2. The burner and port combination according to claim 1, wherein the burner nozzle and the tubes maintain a burner stoichiometric ratio of approximately 0.50.

3. The burner and port combination according to claim 1, wherein the combination is located at an upper level of a combustor.

4. The burner and port combination according to claim 1, wherein the throat is circular-shaped.

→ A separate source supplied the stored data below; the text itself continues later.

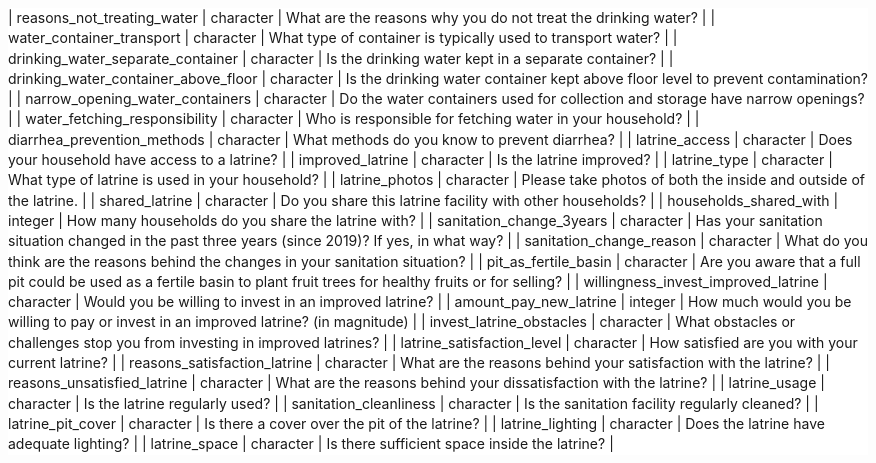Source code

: | reasons_not_treating_water                 | character     | What are the reasons why you do not treat the drinking water?                                                                                           |
| water_container_transport                  | character     | What type of container is typically used to transport water?                                                                                            |
| drinking_water_separate_container          | character     | Is the drinking water kept in a separate container?                                                                                                     |
| drinking_water_container_above_floor       | character     | Is the drinking water container kept above floor level to prevent contamination?                                                                        |
| narrow_opening_water_containers            | character     | Do the water containers used for collection and storage have narrow openings?                                                                           |
| water_fetching_responsibility              | character     | Who is responsible for fetching water in your household?                                                                                                |
| diarrhea_prevention_methods                | character     | What methods do you know to prevent diarrhea?                                                                                                           |
| latrine_access                             | character     | Does your household have access to a latrine?                                                                                                           |
| improved_latrine                           | character     | Is the latrine improved?                                                                                                                                |
| latrine_type                               | character     | What type of latrine is used in your household?                                                                                                         |
| latrine_photos                             | character     | Please take photos of both the inside and outside of the latrine.                                                                                       |
| shared_latrine                             | character     | Do you share this latrine facility with other households?                                                                                               |
| households_shared_with                     | integer       | How many households do you share the latrine with?                                                                                                      |
| sanitation_change_3years                   | character     | Has your sanitation situation changed in the past three years (since 2019)? If yes, in what way?                                                        |
| sanitation_change_reason                   | character     | What do you think are the reasons behind the changes in your sanitation situation?                                                                      |
| pit_as_fertile_basin                       | character     | Are you aware that a full pit could be used as a fertile basin to plant fruit trees for healthy fruits or for selling?                                  |
| willingness_invest_improved_latrine        | character     | Would you be willing to invest in an improved latrine?                                                                                                  |
| amount_pay_new_latrine                     | integer       | How much would you be willing to pay or invest in an improved latrine? (in magnitude)                                                                   |
| invest_latrine_obstacles                   | character     | What obstacles or challenges stop you from investing in improved latrines?                                                                              |
| latrine_satisfaction_level                 | character     | How satisfied are you with your current latrine?                                                                                                        |
| reasons_satisfaction_latrine               | character     | What are the reasons behind your satisfaction with the latrine?                                                                                         |
| reasons_unsatisfied_latrine                | character     | What are the reasons behind your dissatisfaction with the latrine?                                                                                      |
| latrine_usage                              | character     | Is the latrine regularly used?                                                                                                                          |
| sanitation_cleanliness                     | character     | Is the sanitation facility regularly cleaned?                                                                                                           |
| latrine_pit_cover                          | character     | Is there a cover over the pit of the latrine?                                                                                                           |
| latrine_lighting                           | character     | Does the latrine have adequate lighting?                                                                                                                |
| latrine_space                              | character     | Is there sufficient space inside the latrine?                                                                                                           |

5. A burner and port combination for the combustion of a pulverized coal fuel plus air mixture, the burner and port combination comprising:

a throat;

a burner nozzle positioned at a lower area of the throat, the burner nozzle having an inlet for receiving the pulverized coal fuel plus air mixture and an outlet for discharging the pulverized coal fuel plus air mixture;

a secondary air tube positioned laterally adjacent the burner nozzle at each lateral side of the nozzle in the throat for providing a first portion of a secondary air to the throat; and

a plurality of vanes positioned at an upper portion of the throat above the burner nozzle and the tubes for deflecting a second portion of the secondary air from the burner nozzle.

6. The burner and port combination according to claim 5, wherein the burner nozzle and the tubes maintain a burner stoichiometric ratio of approximately 0.50.

7. The burner and port combination according to claim 5, wherein the combination is located at an upper level of a combustor.

8. The burner and port combination according to claim 5, wherein the throat is circular-shaped.